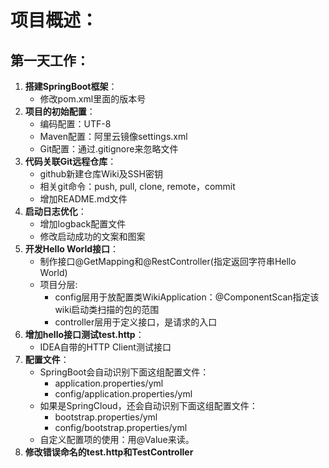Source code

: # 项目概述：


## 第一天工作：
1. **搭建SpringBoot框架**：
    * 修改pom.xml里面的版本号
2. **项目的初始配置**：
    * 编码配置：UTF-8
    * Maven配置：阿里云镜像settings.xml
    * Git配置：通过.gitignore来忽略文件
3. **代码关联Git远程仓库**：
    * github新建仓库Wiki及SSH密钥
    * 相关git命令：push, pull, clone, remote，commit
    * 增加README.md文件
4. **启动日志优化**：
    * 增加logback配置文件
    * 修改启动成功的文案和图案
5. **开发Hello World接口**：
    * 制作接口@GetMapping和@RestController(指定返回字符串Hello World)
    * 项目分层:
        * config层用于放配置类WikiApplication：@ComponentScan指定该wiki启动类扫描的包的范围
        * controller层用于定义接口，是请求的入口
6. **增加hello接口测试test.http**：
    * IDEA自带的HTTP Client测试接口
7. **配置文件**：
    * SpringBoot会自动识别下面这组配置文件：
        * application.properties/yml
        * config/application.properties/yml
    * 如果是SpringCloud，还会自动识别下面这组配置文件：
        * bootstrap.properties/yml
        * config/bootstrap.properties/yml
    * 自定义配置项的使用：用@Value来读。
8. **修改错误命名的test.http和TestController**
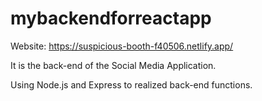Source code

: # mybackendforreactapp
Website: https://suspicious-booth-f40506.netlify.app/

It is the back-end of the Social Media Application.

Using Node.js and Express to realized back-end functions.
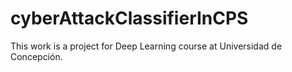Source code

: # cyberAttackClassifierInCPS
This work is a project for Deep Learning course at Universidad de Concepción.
○ ○ ○ ○ ○
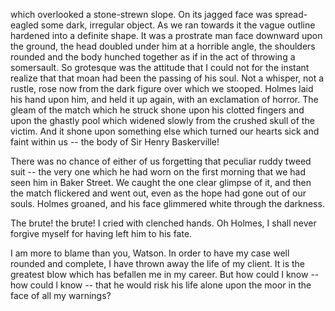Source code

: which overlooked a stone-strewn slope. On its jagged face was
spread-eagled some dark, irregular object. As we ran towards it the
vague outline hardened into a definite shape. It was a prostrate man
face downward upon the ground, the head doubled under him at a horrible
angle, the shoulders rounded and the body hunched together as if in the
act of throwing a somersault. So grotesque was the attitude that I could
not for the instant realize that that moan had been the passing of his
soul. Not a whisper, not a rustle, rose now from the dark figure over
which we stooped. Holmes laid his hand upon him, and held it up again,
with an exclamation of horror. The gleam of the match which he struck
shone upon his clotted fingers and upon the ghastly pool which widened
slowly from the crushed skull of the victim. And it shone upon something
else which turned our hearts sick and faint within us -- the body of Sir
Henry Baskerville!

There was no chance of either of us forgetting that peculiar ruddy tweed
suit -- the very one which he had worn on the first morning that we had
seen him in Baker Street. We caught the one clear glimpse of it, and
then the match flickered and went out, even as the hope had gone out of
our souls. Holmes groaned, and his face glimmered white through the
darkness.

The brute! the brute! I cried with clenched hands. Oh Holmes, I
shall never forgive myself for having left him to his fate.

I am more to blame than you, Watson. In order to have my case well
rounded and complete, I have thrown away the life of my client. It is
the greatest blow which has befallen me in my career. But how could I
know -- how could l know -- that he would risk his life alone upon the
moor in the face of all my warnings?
○ ○ ○ ○ ○
- **Directions for this task**: Only one stretch of the entries above is wanted: the lines from the one containing "shone upon his" through the one containing "Henry Baskerville!". Please reproduce it exactly.

- **Task output**:
shone upon his clotted fingers and upon the ghastly pool which widened
slowly from the crushed skull of the victim. And it shone upon something
else which turned our hearts sick and faint within us -- the body of Sir
Henry Baskerville!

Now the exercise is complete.